# Task goal
Copy the entries exactly, through the "right ankle: (135, 244)" line.

# Data for this task
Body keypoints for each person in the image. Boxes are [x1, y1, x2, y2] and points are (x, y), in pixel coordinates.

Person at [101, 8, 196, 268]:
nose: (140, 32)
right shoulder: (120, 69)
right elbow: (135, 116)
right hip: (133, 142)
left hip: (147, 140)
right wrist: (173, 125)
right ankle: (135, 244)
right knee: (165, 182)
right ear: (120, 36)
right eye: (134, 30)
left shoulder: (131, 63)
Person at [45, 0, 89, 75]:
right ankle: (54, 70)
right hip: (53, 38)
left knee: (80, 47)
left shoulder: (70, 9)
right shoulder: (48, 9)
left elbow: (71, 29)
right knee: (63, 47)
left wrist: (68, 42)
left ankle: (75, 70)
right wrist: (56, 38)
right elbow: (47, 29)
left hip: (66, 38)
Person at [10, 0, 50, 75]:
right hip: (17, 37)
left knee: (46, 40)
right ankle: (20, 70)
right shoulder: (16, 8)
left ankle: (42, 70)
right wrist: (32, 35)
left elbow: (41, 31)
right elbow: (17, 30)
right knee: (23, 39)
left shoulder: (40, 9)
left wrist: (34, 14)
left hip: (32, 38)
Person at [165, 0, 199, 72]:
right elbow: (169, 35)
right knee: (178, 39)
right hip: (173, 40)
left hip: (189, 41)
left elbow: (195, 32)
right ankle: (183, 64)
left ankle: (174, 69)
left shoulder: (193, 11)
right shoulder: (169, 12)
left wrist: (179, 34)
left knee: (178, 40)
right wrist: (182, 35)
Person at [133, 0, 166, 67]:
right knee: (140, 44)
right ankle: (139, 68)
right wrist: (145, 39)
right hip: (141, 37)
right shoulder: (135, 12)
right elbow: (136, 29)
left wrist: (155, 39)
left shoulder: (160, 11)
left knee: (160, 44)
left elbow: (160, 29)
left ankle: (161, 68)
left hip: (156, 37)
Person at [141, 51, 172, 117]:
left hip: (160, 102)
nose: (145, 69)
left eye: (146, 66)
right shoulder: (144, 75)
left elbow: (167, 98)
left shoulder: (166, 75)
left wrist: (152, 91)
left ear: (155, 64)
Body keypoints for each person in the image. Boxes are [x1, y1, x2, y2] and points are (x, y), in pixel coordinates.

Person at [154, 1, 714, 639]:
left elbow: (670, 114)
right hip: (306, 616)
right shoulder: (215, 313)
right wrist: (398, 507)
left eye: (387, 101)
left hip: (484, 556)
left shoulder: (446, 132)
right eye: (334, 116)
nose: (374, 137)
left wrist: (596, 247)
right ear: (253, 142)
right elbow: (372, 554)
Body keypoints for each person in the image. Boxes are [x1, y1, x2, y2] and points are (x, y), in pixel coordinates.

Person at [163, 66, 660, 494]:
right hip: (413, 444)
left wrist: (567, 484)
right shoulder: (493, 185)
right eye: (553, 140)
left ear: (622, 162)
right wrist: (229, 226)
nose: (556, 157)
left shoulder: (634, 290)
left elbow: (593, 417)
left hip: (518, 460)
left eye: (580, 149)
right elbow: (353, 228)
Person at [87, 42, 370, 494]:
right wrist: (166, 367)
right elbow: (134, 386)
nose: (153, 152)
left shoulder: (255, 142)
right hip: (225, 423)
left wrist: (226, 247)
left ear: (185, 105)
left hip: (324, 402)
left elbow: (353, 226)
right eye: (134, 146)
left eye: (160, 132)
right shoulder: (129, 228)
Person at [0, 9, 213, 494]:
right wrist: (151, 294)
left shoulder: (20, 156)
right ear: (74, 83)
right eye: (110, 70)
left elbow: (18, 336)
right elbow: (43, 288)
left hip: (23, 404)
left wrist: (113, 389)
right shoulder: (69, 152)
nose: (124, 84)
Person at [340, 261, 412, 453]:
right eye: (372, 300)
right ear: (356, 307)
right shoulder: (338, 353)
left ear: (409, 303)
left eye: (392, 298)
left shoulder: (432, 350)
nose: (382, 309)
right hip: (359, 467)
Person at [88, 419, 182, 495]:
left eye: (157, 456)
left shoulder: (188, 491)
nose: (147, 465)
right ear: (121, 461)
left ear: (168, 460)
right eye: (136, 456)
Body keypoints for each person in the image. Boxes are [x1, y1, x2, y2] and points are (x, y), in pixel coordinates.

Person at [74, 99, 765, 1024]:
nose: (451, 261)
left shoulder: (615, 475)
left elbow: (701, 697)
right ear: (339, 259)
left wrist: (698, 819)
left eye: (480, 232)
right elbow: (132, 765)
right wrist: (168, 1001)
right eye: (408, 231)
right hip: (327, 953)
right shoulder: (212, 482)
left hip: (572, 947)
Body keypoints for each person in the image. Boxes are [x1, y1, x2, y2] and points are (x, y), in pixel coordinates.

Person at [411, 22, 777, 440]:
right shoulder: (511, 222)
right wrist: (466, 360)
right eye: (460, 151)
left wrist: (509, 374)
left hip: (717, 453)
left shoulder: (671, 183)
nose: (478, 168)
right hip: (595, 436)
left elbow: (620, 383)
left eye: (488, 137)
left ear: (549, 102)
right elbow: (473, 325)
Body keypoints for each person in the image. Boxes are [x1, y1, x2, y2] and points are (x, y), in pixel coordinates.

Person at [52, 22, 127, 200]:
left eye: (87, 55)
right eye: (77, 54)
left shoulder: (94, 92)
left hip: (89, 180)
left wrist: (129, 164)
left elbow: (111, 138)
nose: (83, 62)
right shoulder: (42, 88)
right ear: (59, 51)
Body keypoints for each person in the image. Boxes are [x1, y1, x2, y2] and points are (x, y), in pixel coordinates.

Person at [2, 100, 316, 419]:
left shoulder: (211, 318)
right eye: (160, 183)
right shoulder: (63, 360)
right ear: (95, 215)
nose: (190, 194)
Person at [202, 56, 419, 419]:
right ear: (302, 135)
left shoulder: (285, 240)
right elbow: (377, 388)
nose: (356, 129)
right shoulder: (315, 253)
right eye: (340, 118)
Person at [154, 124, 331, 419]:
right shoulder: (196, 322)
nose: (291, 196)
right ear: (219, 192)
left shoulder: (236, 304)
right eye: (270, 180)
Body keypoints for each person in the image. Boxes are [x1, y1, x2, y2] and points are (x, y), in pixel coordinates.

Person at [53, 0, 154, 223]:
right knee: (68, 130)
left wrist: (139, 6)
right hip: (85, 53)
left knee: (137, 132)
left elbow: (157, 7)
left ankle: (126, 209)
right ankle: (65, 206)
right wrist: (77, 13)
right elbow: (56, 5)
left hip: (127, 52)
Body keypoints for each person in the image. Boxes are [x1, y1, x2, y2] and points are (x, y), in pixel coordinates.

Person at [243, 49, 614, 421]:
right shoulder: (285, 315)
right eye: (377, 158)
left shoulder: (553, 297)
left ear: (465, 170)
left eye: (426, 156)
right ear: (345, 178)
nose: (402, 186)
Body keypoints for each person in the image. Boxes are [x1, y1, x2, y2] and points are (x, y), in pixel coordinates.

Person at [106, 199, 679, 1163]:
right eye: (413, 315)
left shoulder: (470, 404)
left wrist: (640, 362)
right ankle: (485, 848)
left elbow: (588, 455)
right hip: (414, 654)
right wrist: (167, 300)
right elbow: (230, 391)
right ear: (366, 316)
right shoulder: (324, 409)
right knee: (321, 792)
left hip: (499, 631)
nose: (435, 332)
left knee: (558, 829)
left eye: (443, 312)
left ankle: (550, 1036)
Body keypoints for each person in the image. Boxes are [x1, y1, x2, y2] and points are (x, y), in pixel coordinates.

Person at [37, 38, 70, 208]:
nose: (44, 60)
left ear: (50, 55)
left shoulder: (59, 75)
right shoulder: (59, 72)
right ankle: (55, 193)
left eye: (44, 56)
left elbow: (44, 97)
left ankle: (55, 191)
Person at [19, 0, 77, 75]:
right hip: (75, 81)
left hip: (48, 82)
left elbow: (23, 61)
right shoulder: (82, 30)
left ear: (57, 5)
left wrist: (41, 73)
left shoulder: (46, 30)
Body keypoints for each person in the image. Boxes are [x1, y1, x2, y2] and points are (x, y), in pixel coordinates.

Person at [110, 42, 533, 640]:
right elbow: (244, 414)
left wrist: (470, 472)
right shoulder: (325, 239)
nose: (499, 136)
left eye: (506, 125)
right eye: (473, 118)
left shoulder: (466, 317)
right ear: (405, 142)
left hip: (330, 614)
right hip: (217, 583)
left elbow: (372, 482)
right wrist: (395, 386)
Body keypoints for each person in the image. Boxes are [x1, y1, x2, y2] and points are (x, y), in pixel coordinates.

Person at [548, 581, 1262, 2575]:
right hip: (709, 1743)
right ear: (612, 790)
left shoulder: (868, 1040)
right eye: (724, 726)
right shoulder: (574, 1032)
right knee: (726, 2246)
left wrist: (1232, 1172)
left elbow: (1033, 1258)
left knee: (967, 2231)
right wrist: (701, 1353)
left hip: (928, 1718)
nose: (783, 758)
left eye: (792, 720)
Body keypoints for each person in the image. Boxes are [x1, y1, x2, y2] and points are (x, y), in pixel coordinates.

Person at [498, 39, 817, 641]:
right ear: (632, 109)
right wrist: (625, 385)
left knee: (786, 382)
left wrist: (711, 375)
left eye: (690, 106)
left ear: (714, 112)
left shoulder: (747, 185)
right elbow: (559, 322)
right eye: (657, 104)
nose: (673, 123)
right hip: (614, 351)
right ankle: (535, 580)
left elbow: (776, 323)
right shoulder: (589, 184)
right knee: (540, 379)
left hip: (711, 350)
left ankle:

# Your solution
Body keypoints for each person in the image. Boxes are [x1, y1, x2, y2] and points are (x, y), in pixel coordinates.

Person at [101, 8, 196, 268]:
nose: (140, 32)
right shoulder: (120, 69)
right elbow: (135, 116)
right hip: (133, 142)
left hip: (147, 140)
right wrist: (173, 125)
right ankle: (135, 244)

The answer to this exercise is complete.